I took a lot longer than 10 years to do my 10k+ hours, but by now at age 47 I've done them. So have most of my musician friends. We gig around town. lol. 10k is table stakes.
No, if anything Peak was written as a response to Outliers, which grossly misrepresents Ericsson's work. Peak is his popular science version of his own work, presumably to correct that. It's a good read, and can act as a guide to his actual academic papers. But bear in mind, it is still only as good as his studies, which were done on pre-professional players and athletes, not on the super-elite geniuses.
Outliers is a complete piece of shit. No professionals take anything in that book seriously, it's cherry picked extrapolated nonsense by someone who wanted a good story and has no idea what he was talking about.
I’m not sure if you put Jacob Collier in this category, but I think his success has a lot to do with him attempting to make these higher abstractions of music more approachable.
He reminds me of Eric Whitacre in a sense.
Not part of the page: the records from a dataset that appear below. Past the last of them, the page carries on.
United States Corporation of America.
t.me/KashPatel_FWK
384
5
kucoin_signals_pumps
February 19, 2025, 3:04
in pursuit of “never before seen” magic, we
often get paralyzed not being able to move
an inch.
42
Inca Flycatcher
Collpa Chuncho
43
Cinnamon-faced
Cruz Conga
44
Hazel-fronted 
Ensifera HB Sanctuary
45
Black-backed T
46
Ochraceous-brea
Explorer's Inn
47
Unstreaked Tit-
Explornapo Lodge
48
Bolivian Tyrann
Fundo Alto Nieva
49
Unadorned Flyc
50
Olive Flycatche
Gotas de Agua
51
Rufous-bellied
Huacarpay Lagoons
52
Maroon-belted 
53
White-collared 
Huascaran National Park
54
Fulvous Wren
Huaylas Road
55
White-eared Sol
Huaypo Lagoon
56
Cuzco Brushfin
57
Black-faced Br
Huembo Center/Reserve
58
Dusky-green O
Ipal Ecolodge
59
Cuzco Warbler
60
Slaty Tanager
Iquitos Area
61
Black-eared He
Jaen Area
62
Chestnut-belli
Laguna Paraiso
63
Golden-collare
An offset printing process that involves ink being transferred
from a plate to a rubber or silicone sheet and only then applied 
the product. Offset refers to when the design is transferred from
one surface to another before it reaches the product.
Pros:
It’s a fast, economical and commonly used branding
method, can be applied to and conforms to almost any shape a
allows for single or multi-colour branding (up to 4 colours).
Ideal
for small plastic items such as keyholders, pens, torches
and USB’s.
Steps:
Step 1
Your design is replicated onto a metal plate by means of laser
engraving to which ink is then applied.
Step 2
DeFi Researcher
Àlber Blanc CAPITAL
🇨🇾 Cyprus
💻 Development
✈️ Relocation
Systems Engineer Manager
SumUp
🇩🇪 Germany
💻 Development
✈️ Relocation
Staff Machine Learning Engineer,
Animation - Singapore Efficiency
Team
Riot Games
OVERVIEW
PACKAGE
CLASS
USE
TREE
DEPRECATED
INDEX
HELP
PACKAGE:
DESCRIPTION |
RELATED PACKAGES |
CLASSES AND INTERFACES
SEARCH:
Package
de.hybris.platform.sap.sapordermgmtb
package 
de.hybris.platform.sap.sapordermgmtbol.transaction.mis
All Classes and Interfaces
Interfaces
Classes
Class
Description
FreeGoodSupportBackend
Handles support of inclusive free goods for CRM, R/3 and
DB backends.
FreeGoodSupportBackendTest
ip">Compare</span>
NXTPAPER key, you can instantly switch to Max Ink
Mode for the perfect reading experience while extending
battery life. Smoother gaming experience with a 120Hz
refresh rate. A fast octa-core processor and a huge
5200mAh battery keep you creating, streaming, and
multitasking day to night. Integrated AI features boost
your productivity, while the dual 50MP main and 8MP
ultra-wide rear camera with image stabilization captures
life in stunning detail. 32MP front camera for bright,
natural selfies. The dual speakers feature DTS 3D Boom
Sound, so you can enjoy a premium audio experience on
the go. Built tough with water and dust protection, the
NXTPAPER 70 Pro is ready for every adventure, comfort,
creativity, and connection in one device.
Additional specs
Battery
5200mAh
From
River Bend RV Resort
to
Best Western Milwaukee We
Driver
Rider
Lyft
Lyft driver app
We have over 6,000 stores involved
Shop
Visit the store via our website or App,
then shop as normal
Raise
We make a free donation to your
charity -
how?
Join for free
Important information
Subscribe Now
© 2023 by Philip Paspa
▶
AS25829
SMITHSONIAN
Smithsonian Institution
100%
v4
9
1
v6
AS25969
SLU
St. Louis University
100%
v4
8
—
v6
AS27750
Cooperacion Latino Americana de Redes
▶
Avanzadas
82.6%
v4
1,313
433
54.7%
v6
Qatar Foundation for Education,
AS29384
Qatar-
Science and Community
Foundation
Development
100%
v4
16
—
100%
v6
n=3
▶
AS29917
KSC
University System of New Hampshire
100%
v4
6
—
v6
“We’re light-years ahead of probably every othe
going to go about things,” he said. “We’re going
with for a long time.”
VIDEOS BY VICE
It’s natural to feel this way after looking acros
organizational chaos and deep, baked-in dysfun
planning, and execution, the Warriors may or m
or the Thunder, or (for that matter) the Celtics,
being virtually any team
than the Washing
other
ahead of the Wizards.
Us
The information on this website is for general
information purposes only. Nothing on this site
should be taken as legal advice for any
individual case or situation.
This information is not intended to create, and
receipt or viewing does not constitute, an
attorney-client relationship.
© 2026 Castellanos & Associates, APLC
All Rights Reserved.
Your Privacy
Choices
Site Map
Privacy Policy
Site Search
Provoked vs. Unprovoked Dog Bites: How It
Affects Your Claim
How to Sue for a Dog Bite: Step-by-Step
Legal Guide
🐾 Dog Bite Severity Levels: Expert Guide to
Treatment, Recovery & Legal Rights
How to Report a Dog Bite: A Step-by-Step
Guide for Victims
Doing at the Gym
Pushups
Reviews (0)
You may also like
Whitacre reached "genius" "prodigy" "best composer" status among amateurs and beginner musicians because he published his music with all kinds of markings on it (e.g. explicitly writing crescendi and diminuendi for every basic phrase, and notating all kinds of subtle tempo changes) that a well trained singer would already understand implicitly without need for the markings (which in my opinion as a well trained singer with his own sense of style, are annoying). The effect is to allow bad high school choirs to get to decent-sounding choral music.
He said nobody teaches how to do this. You can study composition and arrangement, but they won't teach you how to create a melody. I don't know if he was implying that it can't be taught. But it's certainly valuable.
I know someone who wrote tunes on speculation, and one of his melodies was chosen as the year's jingle for a major brand. It made him enough money to pay cash for a house. Of course this was many years ago.